In a collaboration between Microsoft’s UK research lab in Cambridge, where he worked for two years, and Dartmouth, where he has been based for half a decade, Torresani and his team think they have cracked the problem.

They have developed an approach that effectively creates a translator between the “languages” of text and image, bringing together the worlds of information retrieval and image recognition.

The first element – his “secret sauce”, he says – is that they have devised a way of swiftly analysing a picture at pixel level to obtain very detailed visual descriptors, and then have that data packaged up in very compact form so that it can be quickly understood by a computer.

They then use “a simple trick but it works amazingly well”. They use their visual analyser to look at the images that come back with the page returns of a normal image search on a text-based query to Google or Bing. It learns from the pictures associated with the top site returns, which images are most likely to be relevant.

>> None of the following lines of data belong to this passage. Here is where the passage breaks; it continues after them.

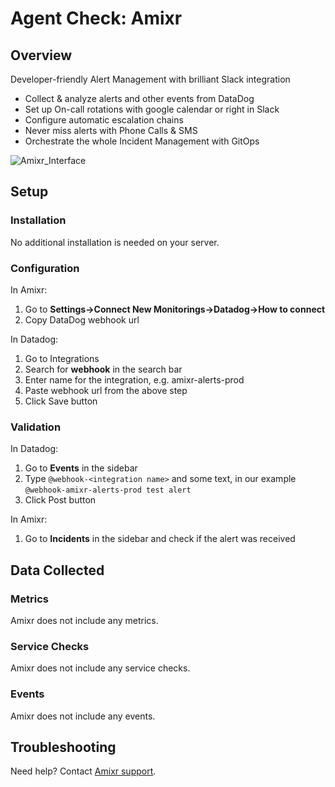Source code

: # Agent Check: Amixr

## Overview

Developer-friendly Alert Management with brilliant Slack integration

- Collect & analyze alerts and other events from DataDog
- Set up On-call rotations with google calendar or right in Slack
- Configure automatic escalation chains
- Never miss alerts with Phone Calls & SMS
- Orchestrate the whole Incident Management with GitOps

![Amixr_Interface][1]

## Setup

### Installation

No additional installation is needed on your server.

### Configuration

In Amixr:
1. Go to **Settings->Connect New Monitorings->Datadog->How to connect**
2. Copy DataDog webhook url

In Datadog:
1. Go to Integrations
2. Search for **webhook** in the search bar
3. Enter name for the integration, e.g. amixr-alerts-prod
4. Paste webhook url from the above step
5. Click Save button

### Validation

In Datadog:
1. Go to **Events** in the sidebar
2. Type `@webhook-<integration name>` and some text, in our example `@webhook-amixr-alerts-prod test alert`
3. Click Post button

In Amixr:
1. Go to **Incidents** in the sidebar and check if the alert was received

## Data Collected

### Metrics

Amixr does not include any metrics.

### Service Checks

Amixr does not include any service checks.

### Events

Amixr does not include any events.

## Troubleshooting

Need help? Contact [Amixr support][2].

[1]: https://raw.githubusercontent.com/DataDog/integrations-extras/master/amixr/images/amixr-interface.png
[2]: https://amixr.io/support/
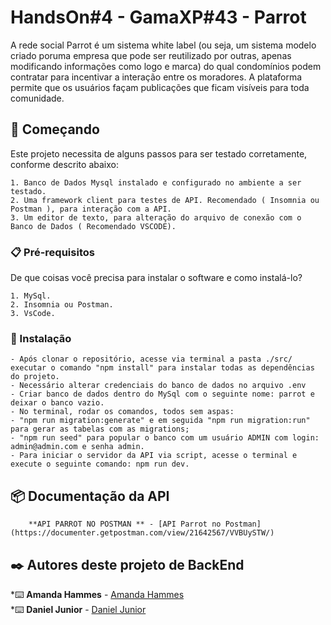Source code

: # HandsOn#4 - GamaXP#43 - Parrot

A rede social Parrot é um sistema white label (ou seja, um sistema modelo criado poruma empresa que pode ser 
reutilizado por outras, apenas modificando informações como logo e marca) do qual condomínios podem contratar 
para incentivar a interação entre os moradores.
A plataforma permite que os usuários façam publicações que ficam visíveis para toda comunidade.


## 🚀 Começando

Este projeto necessita de alguns passos para ser testado corretamente, conforme descrito abaixo:

    1. Banco de Dados Mysql instalado e configurado no ambiente a ser testado.
    2. Uma framework client para testes de API. Recomendado ( Insomnia ou Postman ), para interação com a API.
    3. Um editor de texto, para alteração do arquivo de conexão com o Banco de Dados ( Recomendado VSCODE).

### 📋 Pré-requisitos

De que coisas você precisa para instalar o software e como instalá-lo?

    1. MySql.
    2. Insomnia ou Postman.
    3. VsCode.

### 🔧 Instalação
    - Após clonar o repositório, acesse via terminal a pasta ./src/ executar o comando "npm install" para instalar todas as dependências do projeto.
    - Necessário alterar credenciais do banco de dados no arquivo .env
    - Criar banco de dados dentro do MySql com o seguinte nome: parrot e deixar o banco vazio.
    - No terminal, rodar os comandos, todos sem aspas:
    - "npm run migration:generate" e em seguida "npm run migration:run" para gerar as tabelas com as migrations;
    - "npm run seed" para popular o banco com um usuário ADMIN com login: admin@admin.com e senha admin.
    - Para iniciar o servidor da API via script, acesse o terminal e execute o seguinte comando: npm run dev.
    
    
## 📦 Documentação da API

     
        
        **API PARROT NO POSTMAN ** - [API Parrot no Postman](https://documenter.getpostman.com/view/21642567/VVBUySTW/)
     


## ✒️ Autores deste projeto de BackEnd<br>

*⌨️ **Amanda Hammes** - [Amanda Hammes](https://github.com/amandahammes/)<br>
*⌨️ **Daniel Junior** - [Daniel Junior](https://github.com/DanielAntunes-dev/)<br>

Now, it can recognise with a high degree of accuracy, other relevant images. “Our system does this in the background so the user doesn’t even notice it – it takes say the top 100 images and it uses them as training examples to learn on the fly a visual model of how Ferrari Formula One cars look, and it does it super efficiently, in a 10th of a second.”

Then, their search system reranks the pages returned in a regular search on Google or Bing. “Rather than searching for all the text, all the images on the web for every single query, which would be prohibitive, we say, look, traditional web search engines are already quite accurate so let’s leverage on that.”

The final results are a blend of the accuracy of a Google or Bing text query, and his team’s system’s ability to pinpoint sites with the very best images.

"I am only looking at documents that are already ranked high by good, accurate document search engines, so I already have removed all the [potential] silly mistakes and now am also working with this image recognition system to boost accuracy."

Business hopes
Torresani hopes the technique might become the basis for a company. He already has a track record as an entrepreneur – as a graduate student at Stanford University he and several other graduates set up Like.com, a website that also coupled image recognition with search to enable people to find high-end products such as jewellery, shoes and handbags online. The company was sold to Google in 2010.

He would like to stay involved for a couple of years but says he prefers having one foot in industry, and one in research and academics.

“I have a love and hate relationship with industry. I like the fact that gives you very nice concrete problems to work on, problems particularly where you can make a big impact. But at same time I have also felt a bit constrained by the timelines and the priorities a company has. So I have found the best for me is to work in research, but to spend time in industry.”